I’ve decided that this season is all about unexpected flavors.
Lately I’ve been playing around with different spices and have really enjoyed a few new and somewhat random combinations. A lot of this has been inspired by my RawSpiceBar subscription (which is fun because I’m getting introduced to so many different spices from around the world), in addition to just playing around in my kitchen.
This week, I decided to take spices traditionally associated with sweet foods (hello cinnamon!) and find a way to make them take on savory flavors.
The result? This Pumpkin Spice Sesame Chicken which combines pumpkin pie spice with sesame oil for a slightly sweet and savory combination. Let’s just say this might be my new favorite way to enjoy chicken…
Since pumpkin pie spice is predominately cinnamon (and cinnamon can be overpowering in a dish if too much is added), I used a 1:1 ratio of pumpkin pie spice along with smoked paprika and chipotle chili powder to even out the balance of sweet and savory. We also get a bit of sweetness from honey and coconut aminos, which is balanced out by the strong and savory flavors of the sesame oil.
I love adding this chicken on top of a simple green salad, but I’ve also been pairing it with this cilantro lime cauliflower rice for a hearty and easy weeknight meal.

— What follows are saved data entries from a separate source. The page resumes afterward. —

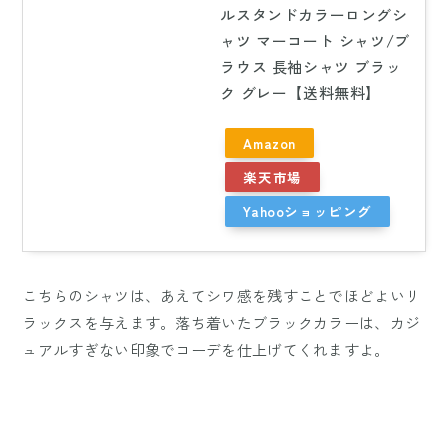
ルスタンドカラーロングシ
ャツ マーコート シャツ/ブ
ラウス 長袖シャツ ブラッ
ク グレー【送料無料】
Amazon
楽天市場
Yahooショッピング
こちらのシャツは、あえてシワ感を残すことでほどよいリ
ラックスを与えます。落ち着いたブラックカラーは、カジ
ュアルすぎない印象でコーデを仕上げてくれますよ。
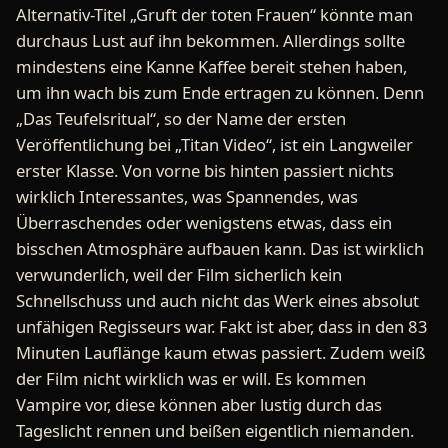
Alternativ-Titel „Gruft der toten Frauen“ könnte man
durchaus Lust auf ihn bekommen. Allerdings sollte
mindestens eine Kanne Kaffee bereit stehen haben,
um ihn wach bis zum Ende ertragen zu können. Denn
„Das Teufelsritual“, so der Name der ersten
Veröffentlichung bei „Titan Video“, ist ein Langweiler
erster Klasse. Von vorne bis hinten passiert nichts
wirklich Interessantes, was Spannendes, was
Überraschendes oder wenigstens etwas, dass ein
bisschen Atmosphäre aufbauen kann. Das ist wirklich
verwunderlich, weil der Film sicherlich kein
Schnellschuss und auch nicht das Werk eines absolut
unfähigen Regisseurs war. Fakt ist aber, dass in den 83
Minuten Lauflänge kaum etwas passiert. Zudem weiß
der Film nicht wirklich was er will. Es kommen
Vampire vor, diese können aber lustig durch das
Tageslicht rennen und beißen eigentlich niemanden.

What spices are you enjoying at the moment? Leave a comment below!
- ½ teaspoon pumpkin pie spice
- ½ teaspoon smoked paprika
- ½ teaspoon chipotle chili powder
- 3 tablespoons sesame oil
- 2 tablespoons coconut aminos
- 2 teaspoons honey
- ½ teaspoon sea salt
- 1 pound boneless chicken breasts or chicken tenders
- Add pumpkin pie spice, smoked paprika, chipotle chili powder, sesame oil, coconut aminos, honey, and sea salt to a small bowl and mix well.
- Add the chicken to a glass baking dish (or container of choice) and pour the marinade over. Marinate in the refrigerator for 30 minutes - 1 hour, flipping the chicken halfway through so it marinates evenly.
- Heat a skillet over medium heat and add the chicken as well as the excess marinade. Let cook for 3 minutes, then flip chicken and continue cooking for another 7 - 8 minutes. The marinade should simmer and reduce (if it starts to burn, lower the heat) and the chicken should be cooked to at least 165 degrees F.
- Once chicken is fully cooked, remove pan from heat and serve, topping with the excess sauce.